## Exercise goal
With the pictures left out, write out the records verbatim.

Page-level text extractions
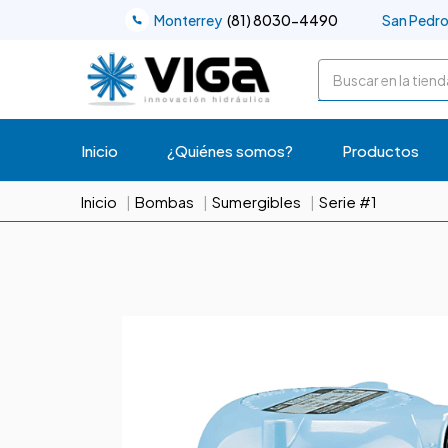
Monterrey
(81) 8030-4490
San Pedr
Buscar
Inicio
¿Quiénes somos?
Productos
Inicio
Bombas
Sumergibles
Serie #1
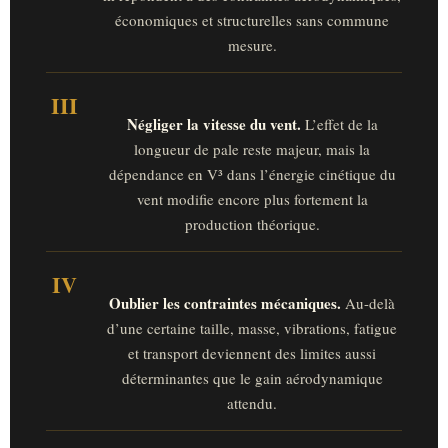
économiques et structurelles sans commune
mesure.
III
Négliger la vitesse du vent.
L’effet de la
longueur de pale reste majeur, mais la
dépendance en V³ dans l’énergie cinétique du
vent modifie encore plus fortement la
production théorique.
IV
Oublier les contraintes mécaniques.
Au-delà
d’une certaine taille, masse, vibrations, fatigue
et transport deviennent des limites aussi
déterminantes que le gain aérodynamique
attendu.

## Response to this exercise
Monterrey
(81) 8030-4490
San Pedr
Buscar
Inicio
¿Quiénes somos?
Productos
Inicio
Bombas
Sumergibles
Serie #1
économiques et structurelles sans commune
mesure.
III
Négliger la vitesse du vent.
L’effet de la
longueur de pale reste majeur, mais la
dépendance en V³ dans l’énergie cinétique du
vent modifie encore plus fortement la
production théorique.
IV
Oublier les contraintes mécaniques.
Au-delà
d’une certaine taille, masse, vibrations, fatigue
et transport deviennent des limites aussi
déterminantes que le gain aérodynamique
attendu.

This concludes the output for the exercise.